REQUIRED WORK:
Every entry below should be restated word for word, except for its images.

DATA SHOWN:
BEGIN
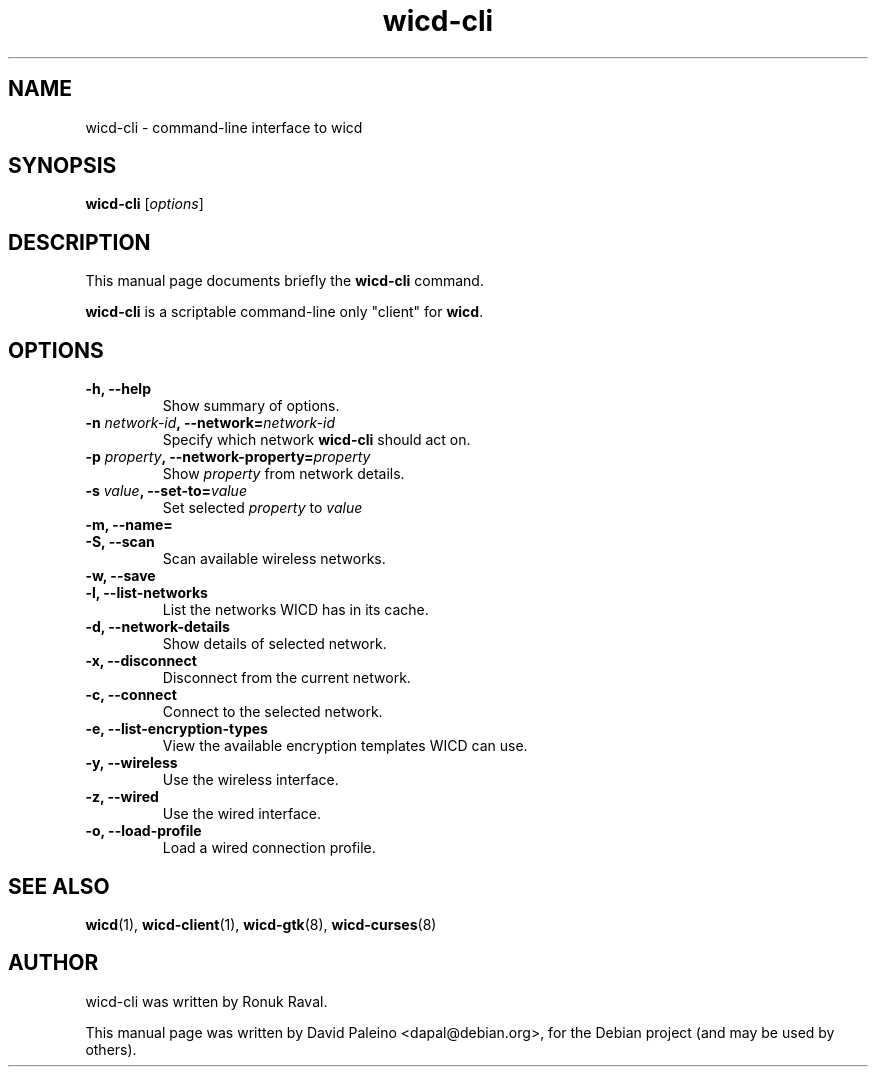 .TH wicd-cli 8 "Dec 2009"
.SH NAME
wicd-cli \- command-line interface to wicd
.SH SYNOPSIS
.B wicd-cli
.RI [ options ]
.SH DESCRIPTION
This manual page documents briefly the \fBwicd-cli\fP command.
.PP
\fBwicd-cli\fP is a scriptable command-line only "client" for \fBwicd\fP.
.SH OPTIONS
.TP
.B \-h, \-\-help
Show summary of options.
.TP
\fB\-n \fInetwork-id\fB, \-\-network=\fInetwork-id\fR
Specify which network \fBwicd-cli\fR should act on.
.TP
\fB\-p \fIproperty\fB, \-\-network\-property=\fIproperty\fR
Show \fIproperty\fR from network details.
.TP
\fB\-s \fIvalue\fB, \-\-set\-to=\fIvalue\fR
Set selected \fIproperty\fR to \fIvalue\fR
.TP
.B \-m, \-\-name=
.TP
.B \-S, \-\-scan
Scan available wireless networks.
.TP
.B \-w, \-\-save
.TP
.B \-l, \-\-list\-networks
List the networks WICD has in its cache.
.TP
.B \-d, \-\-network\-details
Show details of selected network.
.TP
.B \-x, \-\-disconnect
Disconnect from the current network.
.TP
.B \-c, \-\-connect
Connect to the selected network.
.TP
.B \-e, \-\-list\-encryption\-types
View the available encryption templates WICD can use.
.TP
.B \-y, \-\-wireless
Use the wireless interface.
.TP
.B \-z, \-\-wired
Use the wired interface.
.TP
.B \-o, \-\-load\-profile
Load a wired connection profile.
.SH SEE ALSO
.BR wicd (1),
.BR wicd-client (1),
.BR wicd-gtk (8),
.BR wicd-curses (8)
.SH AUTHOR
wicd-cli was written by Ronuk Raval.
.PP
This manual page was written by David Paleino <dapal@debian.org>,
for the Debian project (and may be used by others).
END
RESPONSE TO THIS EXERCISE:
 .TH wicd-cli 8 "Dec 2009"
.SH NAME
wicd-cli \- command-line interface to wicd
.SH SYNOPSIS
.B wicd-cli
.RI [ options ]
.SH DESCRIPTION
This manual page documents briefly the \fBwicd-cli\fP command.
.PP
\fBwicd-cli\fP is a scriptable command-line only "client" for \fBwicd\fP.
.SH OPTIONS
.TP
.B \-h, \-\-help
Show summary of options.
.TP
\fB\-n \fInetwork-id\fB, \-\-network=\fInetwork-id\fR
Specify which network \fBwicd-cli\fR should act on.
.TP
\fB\-p \fIproperty\fB, \-\-network\-property=\fIproperty\fR
Show \fIproperty\fR from network details.
.TP
\fB\-s \fIvalue\fB, \-\-set\-to=\fIvalue\fR
Set selected \fIproperty\fR to \fIvalue\fR
.TP
.B \-m, \-\-name=
.TP
.B \-S, \-\-scan
Scan available wireless networks.
.TP
.B \-w, \-\-save
.TP
.B \-l, \-\-list\-networks
List the networks WICD has in its cache.
.TP
.B \-d, \-\-network\-details
Show details of selected network.
.TP
.B \-x, \-\-disconnect
Disconnect from the current network.
.TP
.B \-c, \-\-connect
Connect to the selected network.
.TP
.B \-e, \-\-list\-encryption\-types
View the available encryption templates WICD can use.
.TP
.B \-y, \-\-wireless
Use the wireless interface.
.TP
.B \-z, \-\-wired
Use the wired interface.
.TP
.B \-o, \-\-load\-profile
Load a wired connection profile.
.SH SEE ALSO
.BR wicd (1),
.BR wicd-client (1),
.BR wicd-gtk (8),
.BR wicd-curses (8)
.SH AUTHOR
wicd-cli was written by Ronuk Raval.
.PP
This manual page was written by David Paleino <dapal@debian.org>,
for the Debian project (and may be used by others).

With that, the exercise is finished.